December 12, 2006
Cato Institute Gives Gregoire an "F"

The November/December issue of the BIAW newsletter included an interesting piece I needed to share...

The Cato Institute, a non-profit public policy research foundation headquartered in Washington, D.C., recently issued its biennial fiscal policy report card on the nation's governors. The report card's grading is based on 23 objective measures of fiscal performance. Governors who have cut taxes and spending the most receive the highest grades. Those who have increased spending and taxes the most receive the lowest grades.

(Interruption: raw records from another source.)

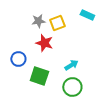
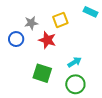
gray star: (38, 21) -> (31, 23), moved
blue circle: (18, 59) -> (16, 39), moved

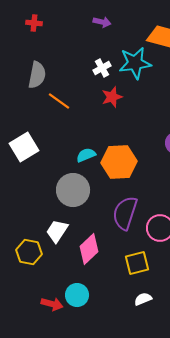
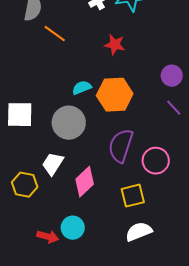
red star: (112, 97) -> (115, 45), moved, turned 30
white square: (24, 147) -> (20, 115), moved, turned 32
white semicircle: (143, 299) -> (139, 232), size x1.5

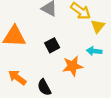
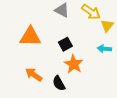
orange star: (73, 66) -> (74, 64), moved, turned -30

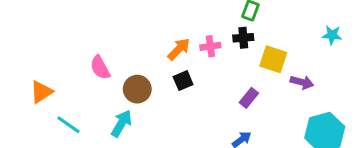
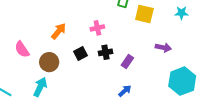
black cross: (243, 38) -> (106, 52), moved
orange arrow: (179, 49) -> (59, 31), moved
yellow square: (273, 59) -> (144, 14), moved

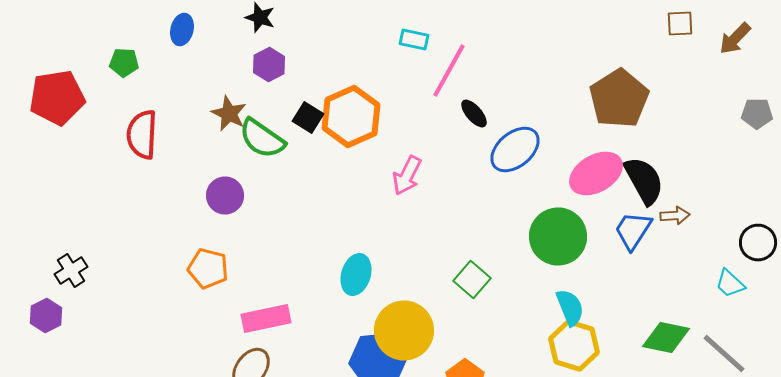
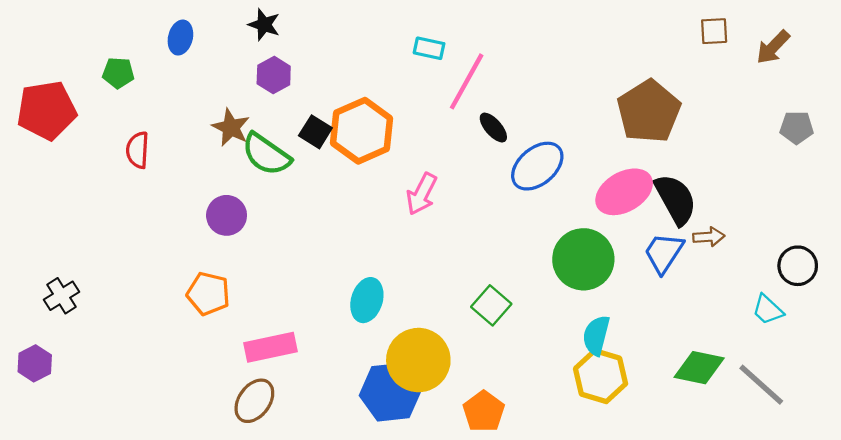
red semicircle: (142, 134) -> (138, 150), size x0.7
cyan semicircle: (570, 308) -> (596, 335), turned -144
purple hexagon: (46, 316) -> (35, 363), moved

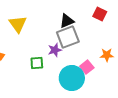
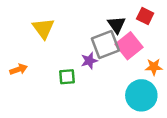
black triangle: (67, 21) -> (117, 25), moved, turned -42
pink square: (87, 67) -> (129, 46), moved, size x1.5
cyan circle: (72, 78) -> (141, 95), moved

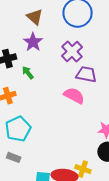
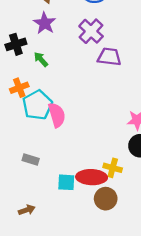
pink semicircle: (74, 96) -> (57, 115), moved, turned 50
cyan pentagon: (18, 129) -> (37, 105), moved

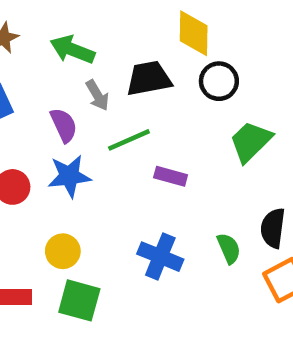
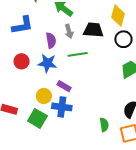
purple rectangle: (171, 176) -> (64, 86), moved
green semicircle: (229, 248) -> (104, 125), moved
yellow circle: (63, 251) -> (44, 96), moved
blue cross: (160, 257) -> (62, 107), moved, turned -30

Washington State Governor Christine Gregoire was one of just nine governors to receive an "F". Following is an excerpt from the report on Gregoire's leadership:

"Gregoire, one of the worst new governors in the nation, was elected in 2004 in one of the closest and most contentious elections in Washington history - a controversial Palm Beach-style recount made her winner of the gubernatorial race by only 129 votes.

Famous for being the lead negotiator in the $206 billion shakedown of cigarette companies known as the 1998 multistate tobacco settlement, Gregoire quickly took aim at state taxpayers upon entering office.

She's raised multiple taxes: the cigarette tax (by 42 percent), the gas tax (by 34 percent), and the state's liquor tax (by $1.33 a gallon). And she's resurrected the estate tax, too. Gregoire even helped the legislature overturn the law that required a supermajority to raise taxes in the future. All of this to fuel her spending binge, which expanded the general fund budget by more than 8 percent in fiscal 2006 alone. Gregoire was quick to propose new ways to spend the $1.6 billion budget surplus this year.

With a legislature controlled by her own party, perhaps the only check on Gregoire's big-government ambitions in years to come will be the usually feisty tax activists in the state."


With that said, here's my take on Gregoire's "F" grade:

This report merely mirrors what I've been saying since she got elected. She campaigned on a "no new statewide taxes" platform, mirroring the campaign promises of her Republican opponent, Dino Rossi. Thing was, though, that as soon as she moved into the Governor's Mansion, she and the Democrats (the majority party) in the legislature looked for loopholes in state tax policy in order to do exactly what she pledged she wouldn't do. And once the budget "surplus" was "discovered", she encouraged the Democrat-controlled legislature to push through a bill killing any bipartisan decision over increased taxes. At the end of her first year as governor, state spending and taxes increased. During her second year as governor, she publically warned her Democrat colleagues in the legislature not to "go overboard" with new spending. Yet, by the end of the legislative session, taxes reached an all-time high for the state, and spending increased again.

For those of you who may have thought she would keep her campaign word, all I have to say is this: to say "I told you so just isn't enough".

Posted by radioguy8 at December 12, 2006 06:01 PM | Email This
Comments
1. Hey Radioguy8 if she campaigned on "NOW NEW TAXES" I guess she kept her word! We haven't seen anything yet, Puget Sound Recovery, State Income Tax, Education Funding Increases It's All coming this session.

Posted by: Huh? on December 12, 2006 06:20 PM
2. Oops! Spell-checker changed "no" to "now". Post fixed.

Posted by: radioguy8 on December 12, 2006 06:26 PM
3. She deserves to be expelled! Any student who has lied as much as Gregoire and stolen as much from the taxpayers as she has wouldn't be allowed in any school to even receive a grade.

Posted by: MJC on December 13, 2006 12:16 PM
4. Gregoire is one-termer. It's that simple.